:: About this task ::
Rewrite the lines from the one containing "At which category" down to the last line, switching "Longitude" to "Latitude" and keeping everything else the same.
**** Given records
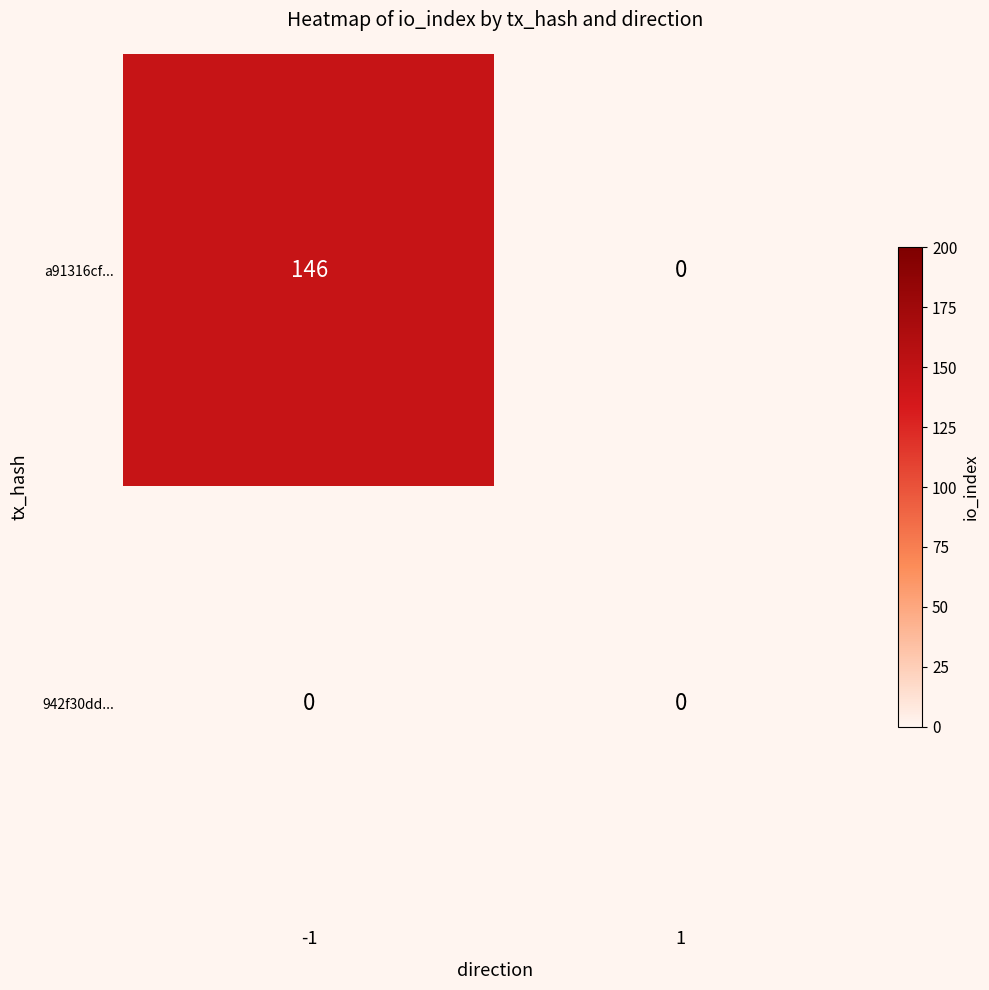

Reading left to right, transcribe all the data shown in this chart.

a91316cf...: 146	0
942f30dd...: 0	0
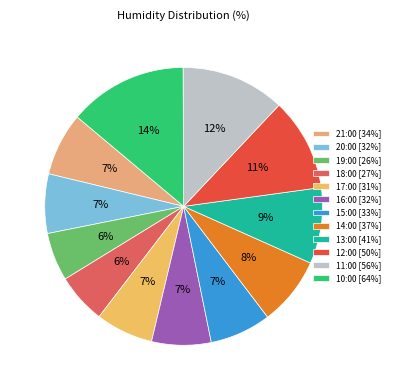

Which category has the smallest portion of the pie?

19:00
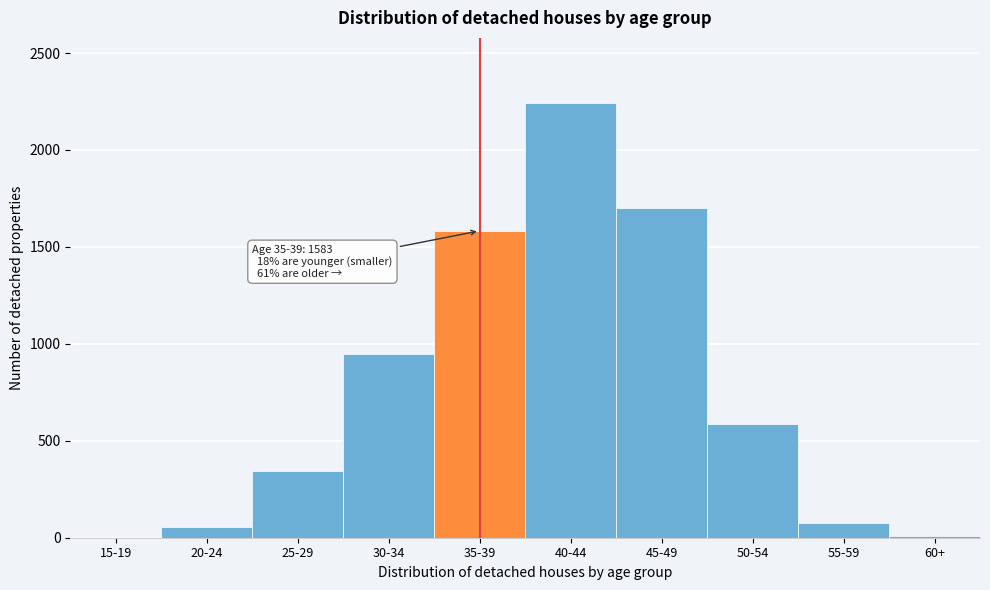

Which label corresponds to the largest value in the chart?

40-44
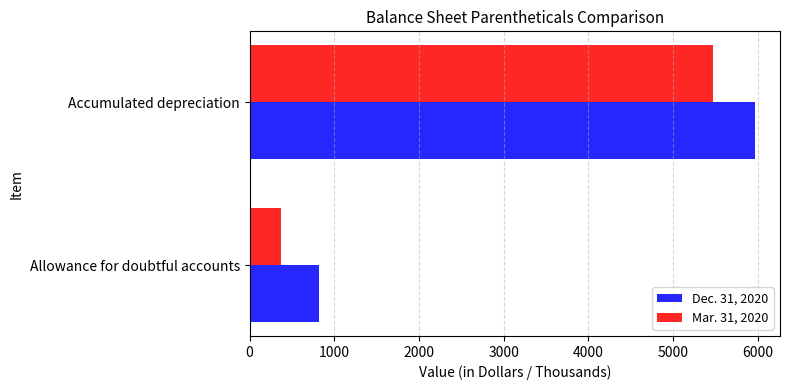

How many data points in Dec. 31, 2020 are less than 5962?

1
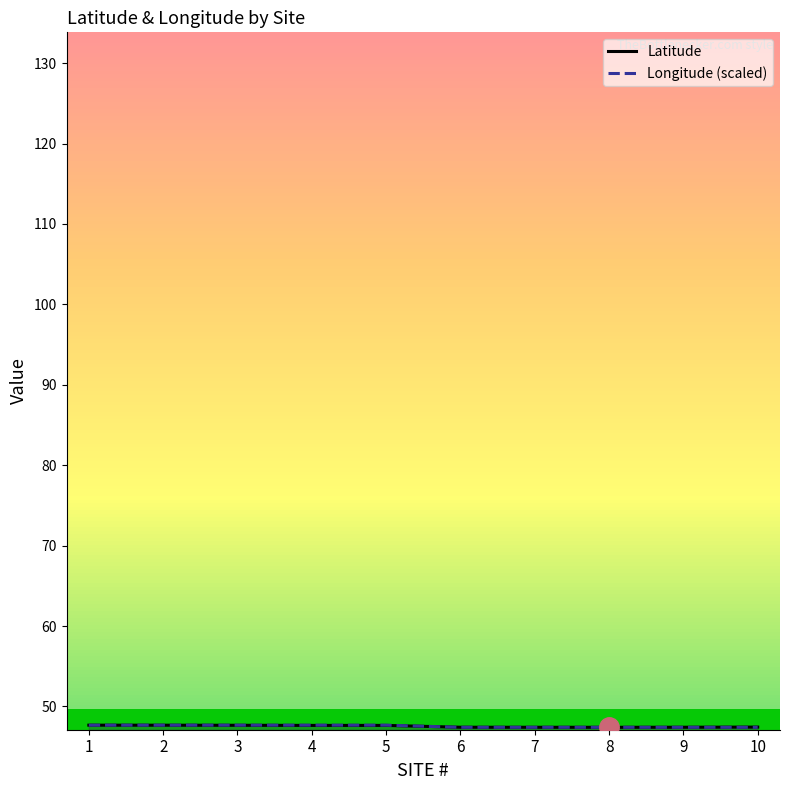

At which category does Longitude (scaled) reach its first local valley?

4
********
:: Finished exercise ::
At which category does Latitude (scaled) reach its first local valley?

4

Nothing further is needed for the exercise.